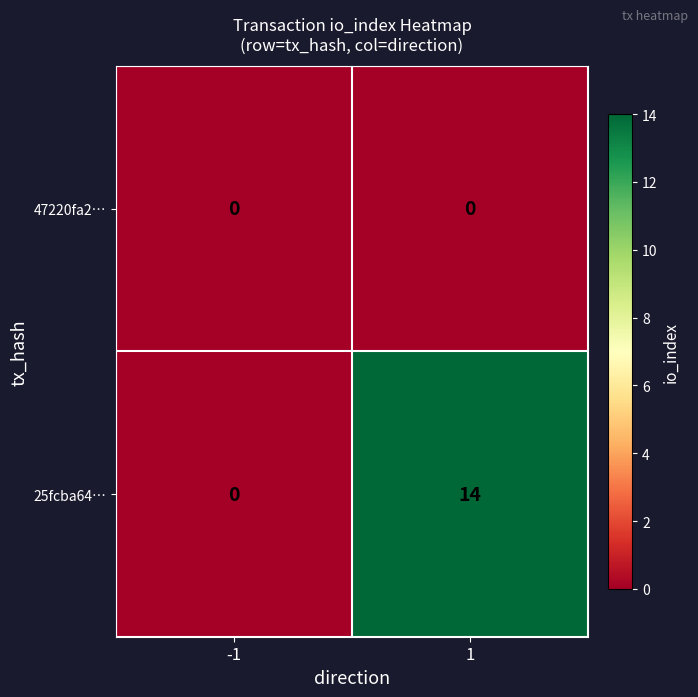

At how many categories does at least one series exceed 10?

1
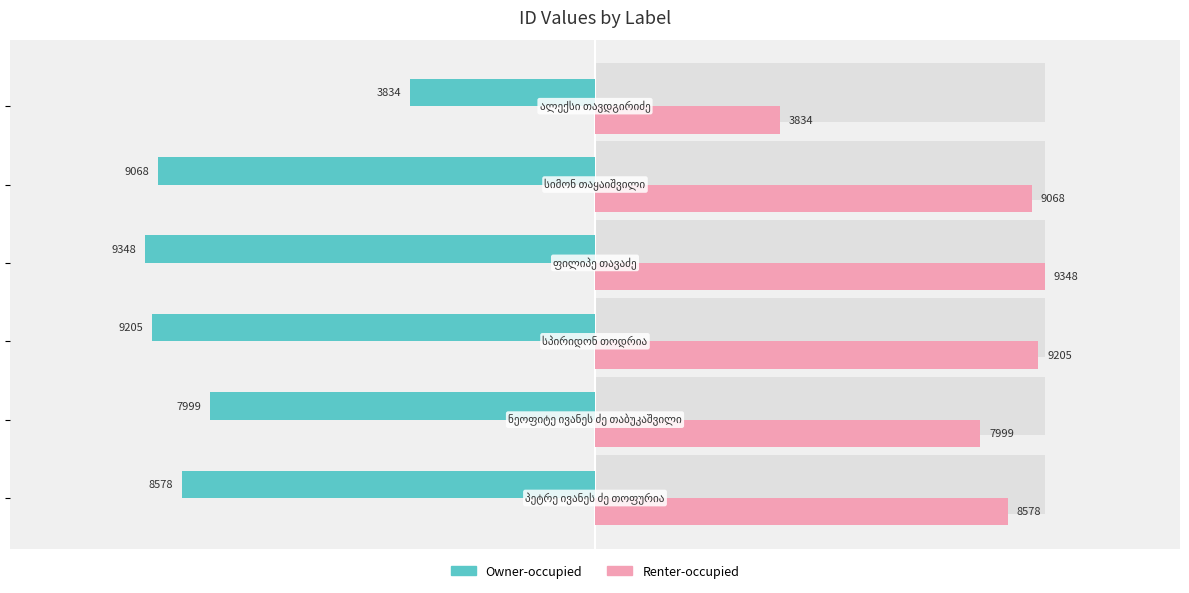

How many bars are there in total?

12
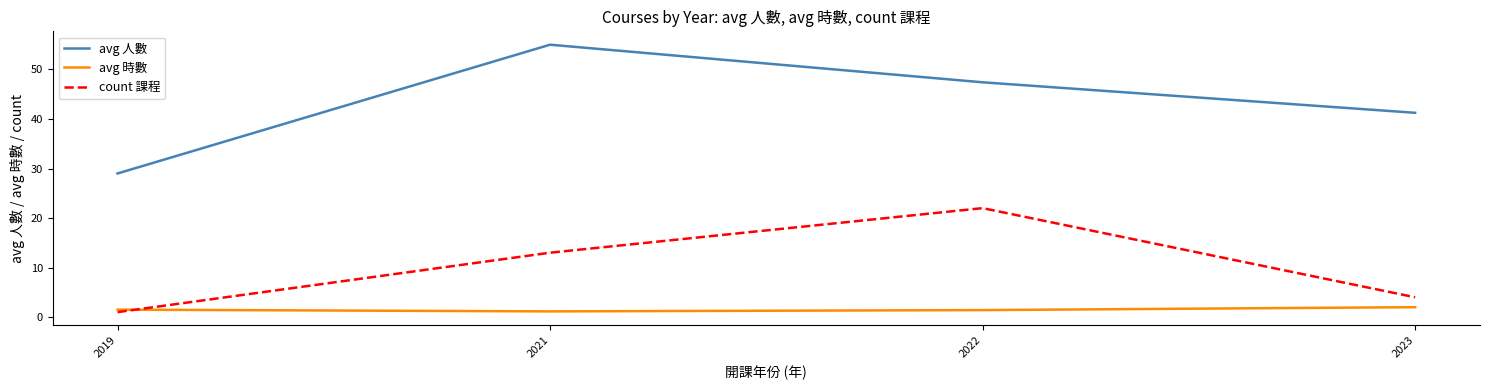

True or false: count 課程 and avg 人數 intersect in this chart.

False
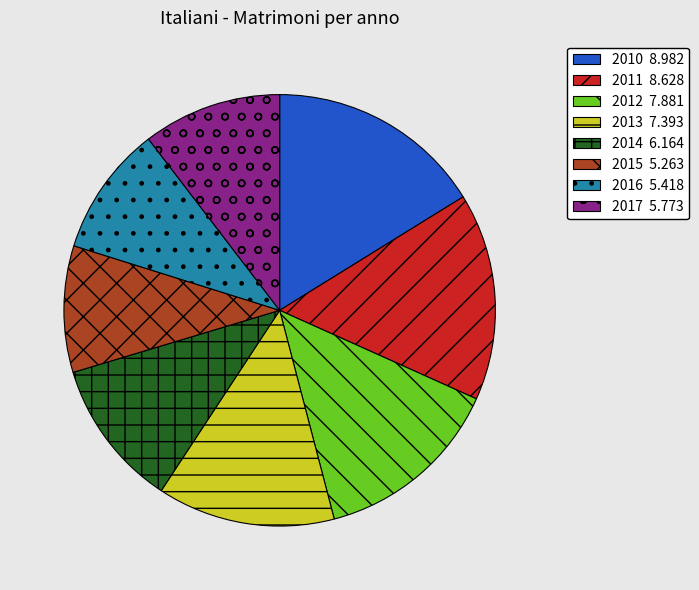

Is it true that 2012 is 22% of the pie?

False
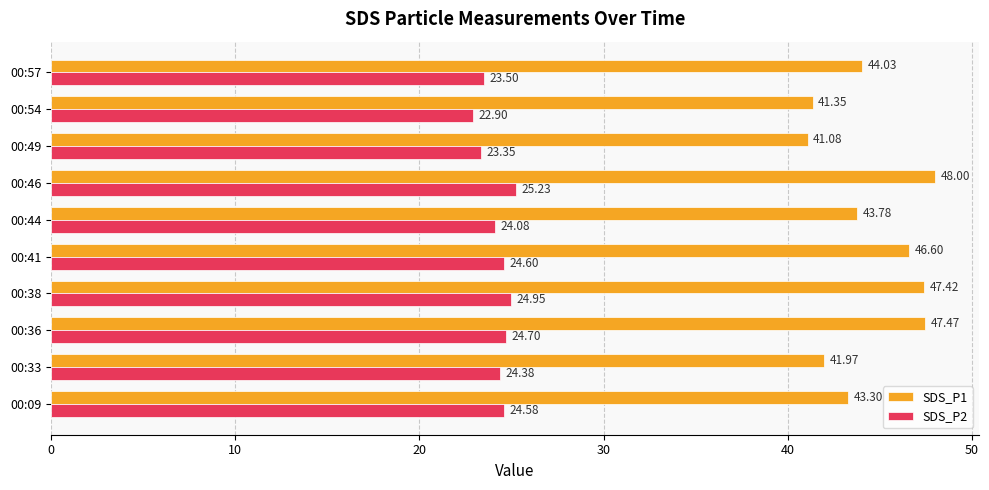

What is the maximum value for SDS_P1?

48.0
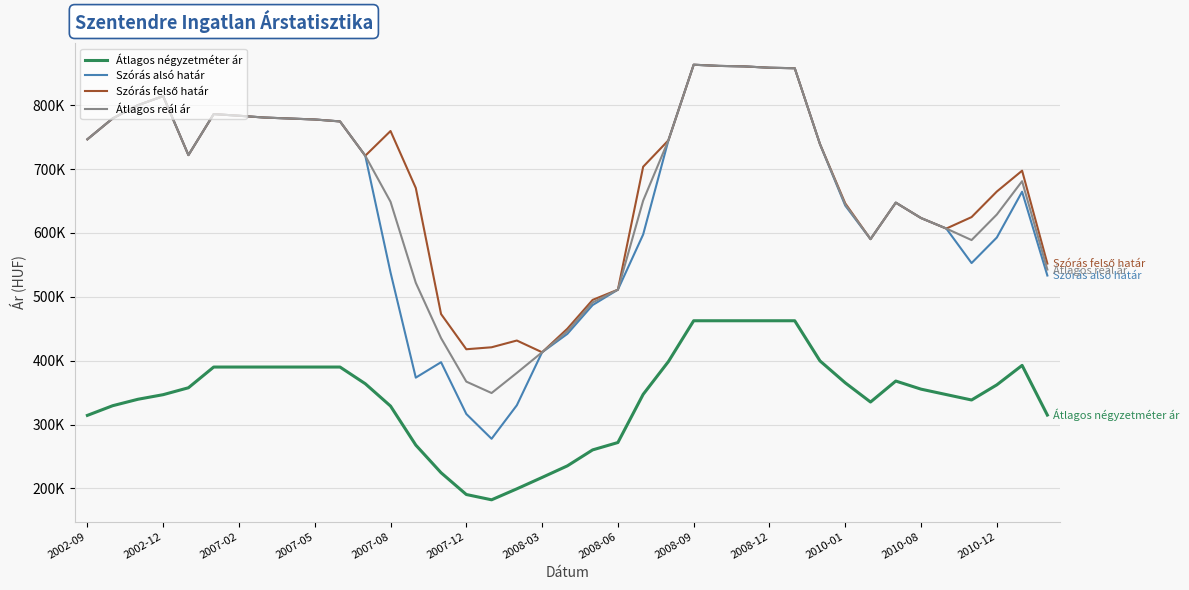

What is the difference between the maximum and minimum values in the Átlagos reál ár series?

514178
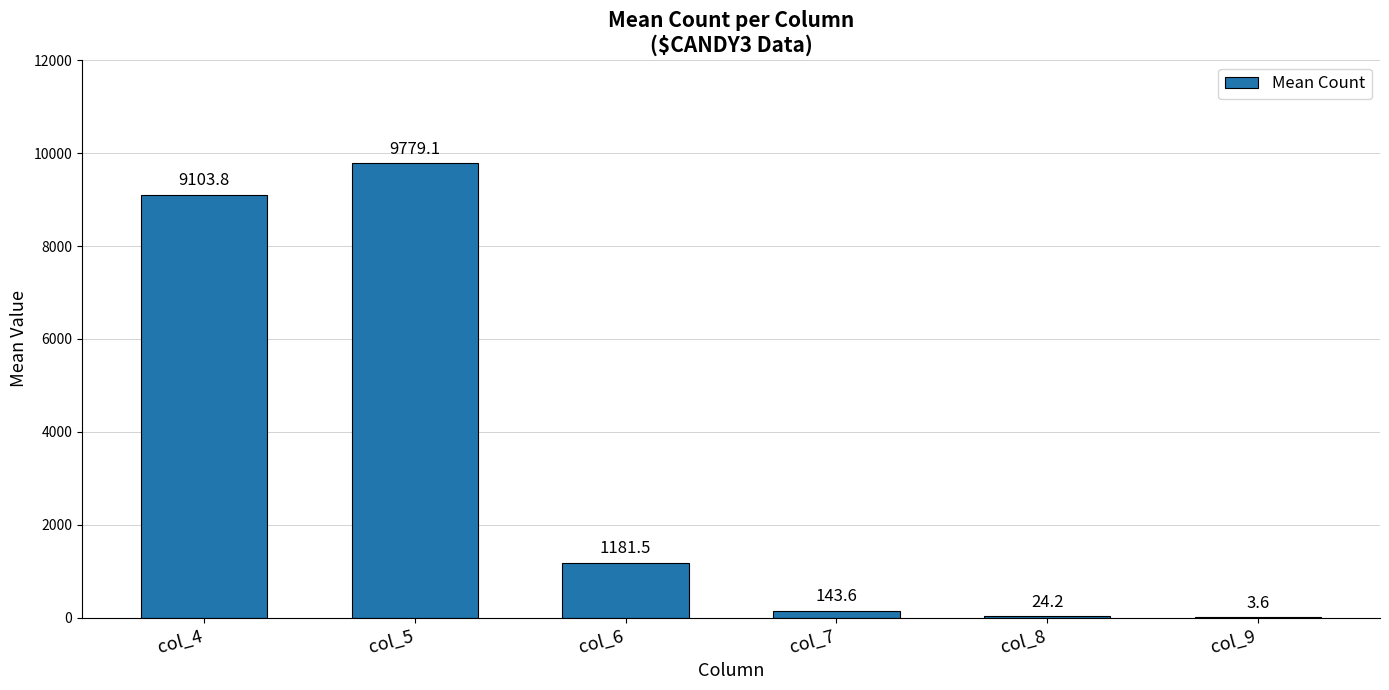

True or false: the data shows 3.6 at col_9.

True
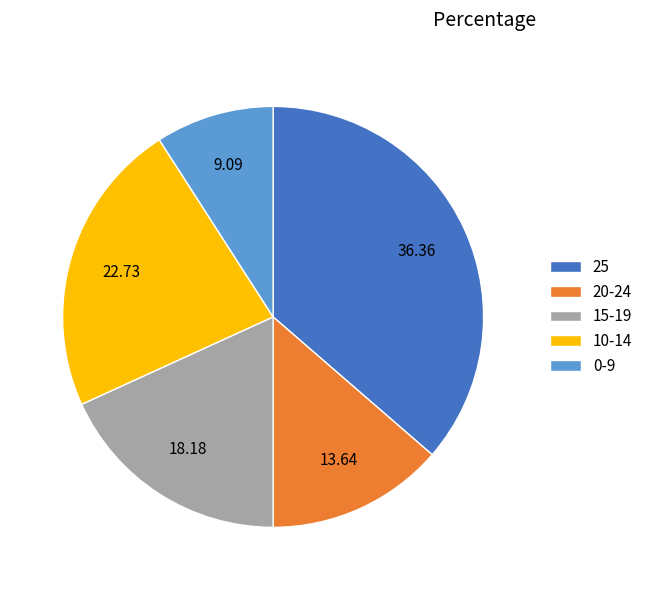

Which has a higher value, 10-14 or 0-9?

10-14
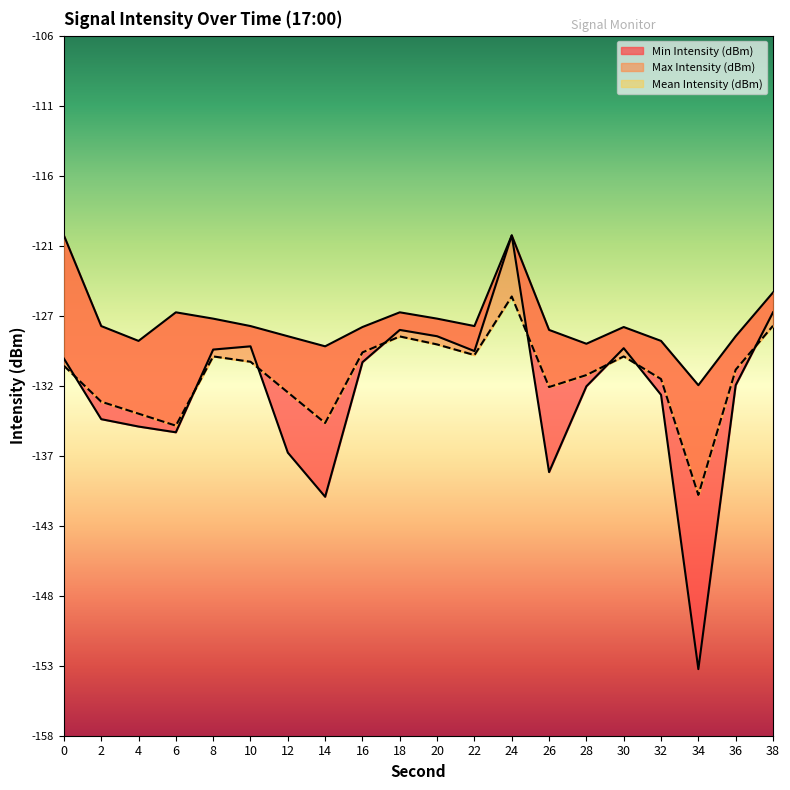

True or false: Min Intensity (dBm) has a value of -138.5 at 26.

True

--- Problem ---
Could you edit the rows above so that "True or false" becomes "Answer true or false" everywhere, with nothing else changed and the pictures left out?

--- Response area ---
At how many categories does at least one series exceed 10?

1

How many bars are there in total?

12

Answer true or false: count 課程 and avg 人數 intersect in this chart.

False

Is it true that 2012 is 22% of the pie?

False

What is the maximum value for SDS_P1?

48.0

What is the difference between the maximum and minimum values in the Átlagos reál ár series?

514178

Answer true or false: the data shows 3.6 at col_9.

True

Which has a higher value, 10-14 or 0-9?

10-14

Answer true or false: Min Intensity (dBm) has a value of -138.5 at 26.

True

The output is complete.